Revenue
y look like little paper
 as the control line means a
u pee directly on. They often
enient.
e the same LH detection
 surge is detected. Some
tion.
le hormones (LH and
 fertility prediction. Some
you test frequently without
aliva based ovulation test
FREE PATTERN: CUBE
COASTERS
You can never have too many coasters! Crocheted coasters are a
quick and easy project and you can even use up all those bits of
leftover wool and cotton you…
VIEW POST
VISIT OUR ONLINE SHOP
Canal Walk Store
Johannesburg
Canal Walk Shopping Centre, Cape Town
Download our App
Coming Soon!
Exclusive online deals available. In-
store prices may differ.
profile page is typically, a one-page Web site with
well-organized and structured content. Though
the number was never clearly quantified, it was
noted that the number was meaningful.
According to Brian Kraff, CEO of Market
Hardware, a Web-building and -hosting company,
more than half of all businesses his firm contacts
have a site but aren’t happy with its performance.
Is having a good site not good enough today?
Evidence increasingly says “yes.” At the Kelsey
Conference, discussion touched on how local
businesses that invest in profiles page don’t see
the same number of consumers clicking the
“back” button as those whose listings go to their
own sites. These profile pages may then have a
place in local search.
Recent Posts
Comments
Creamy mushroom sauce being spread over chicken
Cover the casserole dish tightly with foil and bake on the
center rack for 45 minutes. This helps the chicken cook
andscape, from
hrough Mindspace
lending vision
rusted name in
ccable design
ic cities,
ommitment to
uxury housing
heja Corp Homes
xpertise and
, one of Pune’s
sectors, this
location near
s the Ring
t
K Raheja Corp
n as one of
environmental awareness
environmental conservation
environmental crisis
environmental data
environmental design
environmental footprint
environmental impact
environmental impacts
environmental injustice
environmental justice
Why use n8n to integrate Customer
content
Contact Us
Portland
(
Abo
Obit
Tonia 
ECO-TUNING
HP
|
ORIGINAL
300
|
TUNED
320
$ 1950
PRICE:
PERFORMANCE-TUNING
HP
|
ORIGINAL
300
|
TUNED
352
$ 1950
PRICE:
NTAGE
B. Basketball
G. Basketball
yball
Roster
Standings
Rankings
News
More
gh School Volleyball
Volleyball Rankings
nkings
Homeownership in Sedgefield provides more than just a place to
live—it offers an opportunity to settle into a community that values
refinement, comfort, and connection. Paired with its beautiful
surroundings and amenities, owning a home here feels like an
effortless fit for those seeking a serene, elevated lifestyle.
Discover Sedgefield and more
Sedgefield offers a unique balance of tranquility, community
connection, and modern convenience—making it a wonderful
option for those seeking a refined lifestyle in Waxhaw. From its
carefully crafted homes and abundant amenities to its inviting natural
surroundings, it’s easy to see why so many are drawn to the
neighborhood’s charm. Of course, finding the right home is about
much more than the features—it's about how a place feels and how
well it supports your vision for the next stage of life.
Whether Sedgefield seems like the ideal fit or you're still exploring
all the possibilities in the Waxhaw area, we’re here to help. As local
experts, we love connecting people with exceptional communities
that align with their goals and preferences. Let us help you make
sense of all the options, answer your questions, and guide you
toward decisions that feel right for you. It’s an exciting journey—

══════

◆ The task ◆
Search the data for the string "like". List each line that has it.

◆ Response below ◆
y look like little paper
surroundings and amenities, owning a home here feels like an
Whether Sedgefield seems like the ideal fit or you're still exploring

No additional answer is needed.